Mladen Boskovic, Croatian deputy speaker of parliament, slammed the result. “This law is written in such a way that Croats are removed from the participants in the process of designing and wiring gas pipelines. All decisions are left to one company under the complete control of the Bosniak political party.”
Murphy was harshly reprimanded by Croatian President Zoran Milanovic, a supporter of the pipeline, who said that “foreign governors are humiliating and systematically destroying Bosnia and Herzegovina as a nation.”
Murphy’s overt intervention to pass the Gas Act was unprecedented. He publicly accused Croatian government officials of colluding with Russia against it and that elected leaders were pursuing “personal political and economic interests.” However, the former director of BH Gas had previously resigned to avoid becoming “an accomplice in[the company’s]criminal activities”.
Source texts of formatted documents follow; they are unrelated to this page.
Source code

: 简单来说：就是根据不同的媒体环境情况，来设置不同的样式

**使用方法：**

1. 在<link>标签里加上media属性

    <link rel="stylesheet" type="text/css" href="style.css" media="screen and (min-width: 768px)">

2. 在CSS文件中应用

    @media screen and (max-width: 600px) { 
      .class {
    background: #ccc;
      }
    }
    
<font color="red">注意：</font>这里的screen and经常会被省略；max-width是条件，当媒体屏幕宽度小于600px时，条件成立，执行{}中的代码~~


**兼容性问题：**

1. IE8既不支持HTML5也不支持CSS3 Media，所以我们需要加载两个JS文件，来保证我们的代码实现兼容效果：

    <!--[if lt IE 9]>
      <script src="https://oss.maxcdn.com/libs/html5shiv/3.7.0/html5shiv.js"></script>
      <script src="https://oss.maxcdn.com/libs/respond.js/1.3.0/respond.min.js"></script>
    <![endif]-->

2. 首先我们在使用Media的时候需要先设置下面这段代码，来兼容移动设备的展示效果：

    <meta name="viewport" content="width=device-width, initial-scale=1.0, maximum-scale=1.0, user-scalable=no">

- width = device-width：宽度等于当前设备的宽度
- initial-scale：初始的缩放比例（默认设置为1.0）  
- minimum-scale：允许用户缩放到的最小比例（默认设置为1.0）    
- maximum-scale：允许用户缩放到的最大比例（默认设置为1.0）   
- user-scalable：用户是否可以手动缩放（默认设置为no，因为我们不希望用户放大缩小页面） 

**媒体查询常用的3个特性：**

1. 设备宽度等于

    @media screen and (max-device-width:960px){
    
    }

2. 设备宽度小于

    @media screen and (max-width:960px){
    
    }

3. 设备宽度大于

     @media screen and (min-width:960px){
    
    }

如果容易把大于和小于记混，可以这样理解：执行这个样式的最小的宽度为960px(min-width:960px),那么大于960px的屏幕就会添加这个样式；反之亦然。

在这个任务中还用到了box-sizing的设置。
During the voting process, about a dozen U.S. embassy employees chased Croatian parliamentarians around their offices, with some leaving in protest. Local media said Murphy threatened sanctions. Bosniak members of parliament, worried about breaking with the tradition of consensus decision-making on important legislation, had received threats of removal from our country’s officials.
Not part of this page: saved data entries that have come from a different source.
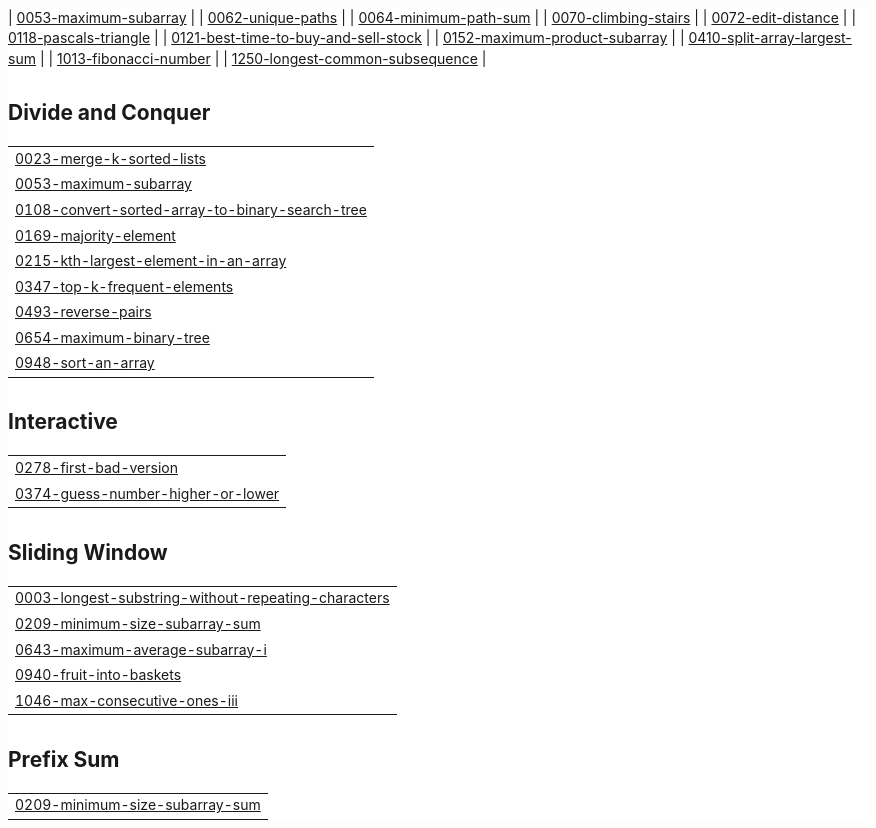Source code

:| [0053-maximum-subarray](https://github.com/Parvaggarwal01/LeetCode-Solutions/tree/master/0053-maximum-subarray) |
| [0062-unique-paths](https://github.com/Parvaggarwal01/LeetCode-Solutions/tree/master/0062-unique-paths) |
| [0064-minimum-path-sum](https://github.com/Parvaggarwal01/LeetCode-Solutions/tree/master/0064-minimum-path-sum) |
| [0070-climbing-stairs](https://github.com/Parvaggarwal01/LeetCode-Solutions/tree/master/0070-climbing-stairs) |
| [0072-edit-distance](https://github.com/Parvaggarwal01/LeetCode-Solutions/tree/master/0072-edit-distance) |
| [0118-pascals-triangle](https://github.com/Parvaggarwal01/LeetCode-Solutions/tree/master/0118-pascals-triangle) |
| [0121-best-time-to-buy-and-sell-stock](https://github.com/Parvaggarwal01/LeetCode-Solutions/tree/master/0121-best-time-to-buy-and-sell-stock) |
| [0152-maximum-product-subarray](https://github.com/Parvaggarwal01/LeetCode-Solutions/tree/master/0152-maximum-product-subarray) |
| [0410-split-array-largest-sum](https://github.com/Parvaggarwal01/LeetCode-Solutions/tree/master/0410-split-array-largest-sum) |
| [1013-fibonacci-number](https://github.com/Parvaggarwal01/LeetCode-Solutions/tree/master/1013-fibonacci-number) |
| [1250-longest-common-subsequence](https://github.com/Parvaggarwal01/LeetCode-Solutions/tree/master/1250-longest-common-subsequence) |
## Divide and Conquer
|  |
| ------- |
| [0023-merge-k-sorted-lists](https://github.com/Parvaggarwal01/LeetCode-Solutions/tree/master/0023-merge-k-sorted-lists) |
| [0053-maximum-subarray](https://github.com/Parvaggarwal01/LeetCode-Solutions/tree/master/0053-maximum-subarray) |
| [0108-convert-sorted-array-to-binary-search-tree](https://github.com/Parvaggarwal01/LeetCode-Solutions/tree/master/0108-convert-sorted-array-to-binary-search-tree) |
| [0169-majority-element](https://github.com/Parvaggarwal01/LeetCode-Solutions/tree/master/0169-majority-element) |
| [0215-kth-largest-element-in-an-array](https://github.com/Parvaggarwal01/LeetCode-Solutions/tree/master/0215-kth-largest-element-in-an-array) |
| [0347-top-k-frequent-elements](https://github.com/Parvaggarwal01/LeetCode-Solutions/tree/master/0347-top-k-frequent-elements) |
| [0493-reverse-pairs](https://github.com/Parvaggarwal01/LeetCode-Solutions/tree/master/0493-reverse-pairs) |
| [0654-maximum-binary-tree](https://github.com/Parvaggarwal01/LeetCode-Solutions/tree/master/0654-maximum-binary-tree) |
| [0948-sort-an-array](https://github.com/Parvaggarwal01/LeetCode-Solutions/tree/master/0948-sort-an-array) |
## Interactive
|  |
| ------- |
| [0278-first-bad-version](https://github.com/Parvaggarwal01/LeetCode-Solutions/tree/master/0278-first-bad-version) |
| [0374-guess-number-higher-or-lower](https://github.com/Parvaggarwal01/LeetCode-Solutions/tree/master/0374-guess-number-higher-or-lower) |
## Sliding Window
|  |
| ------- |
| [0003-longest-substring-without-repeating-characters](https://github.com/Parvaggarwal01/LeetCode-Solutions/tree/master/0003-longest-substring-without-repeating-characters) |
| [0209-minimum-size-subarray-sum](https://github.com/Parvaggarwal01/LeetCode-Solutions/tree/master/0209-minimum-size-subarray-sum) |
| [0643-maximum-average-subarray-i](https://github.com/Parvaggarwal01/LeetCode-Solutions/tree/master/0643-maximum-average-subarray-i) |
| [0940-fruit-into-baskets](https://github.com/Parvaggarwal01/LeetCode-Solutions/tree/master/0940-fruit-into-baskets) |
| [1046-max-consecutive-ones-iii](https://github.com/Parvaggarwal01/LeetCode-Solutions/tree/master/1046-max-consecutive-ones-iii) |
## Prefix Sum
|  |
| ------- |
| [0209-minimum-size-subarray-sum](https://github.com/Parvaggarwal01/LeetCode-Solutions/tree/master/0209-minimum-size-subarray-sum) |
This region is familiar to millions of American Catholics. The pipeline’s route passes through Medjugorje, a village visited by 40 million Christian pilgrims who believe that there was an apparition of the Virgin Mary. The combination of Christian fervor and the economic benefits it has generated has made it the target of the Biden administration’s aversion to the global abortion movement and the LGBTQ agenda, which Secretary Blinken declared is “deeply in our national interest.” There is.
In neighboring Hungary, the US ambassador is leading a culture war against the conservative government. Natalie Reyes, the U.S. ambassador to Croatia, one of the most pro-life countries in Europe, served as vice chair of the Family Planning Action Fund.
Who will emerge victorious from this fiasco? First, Russia is unlikely to allow Croatia to proceed with that section of the pipeline while its Bosnia-Herzegovina brethren are barred from the project. Communist China is benefiting from rising tensions in Europe. Turkey wins, given its family ties to Sarajevo’s Islamic leaders and its global ambitions to promote political Islam. loser? Catholic Croats feel little stake in a state that treats them as second-class citizens. For the United States, Murphy’s Law undermines prospects for securing American energy dominance in Europe.
The gas law now goes to the House of Peoples, the upper house of parliament, where a majority of Muslim, Serb and Croat members will need to veto it. Croats are also expected to lose constitutional protections, as will the country’s High Representative, a European diplomat given by Mr Dayton the final say on all laws in Bosnia and Herzegovina.
Max Primorak is a senior fellow at the Heritage Foundation Margaret Thatcher Center for Freedom. He was the acting chief operating officer of the U.S. Agency for International Development.
Image: BalkansCat / Shutterstock.com.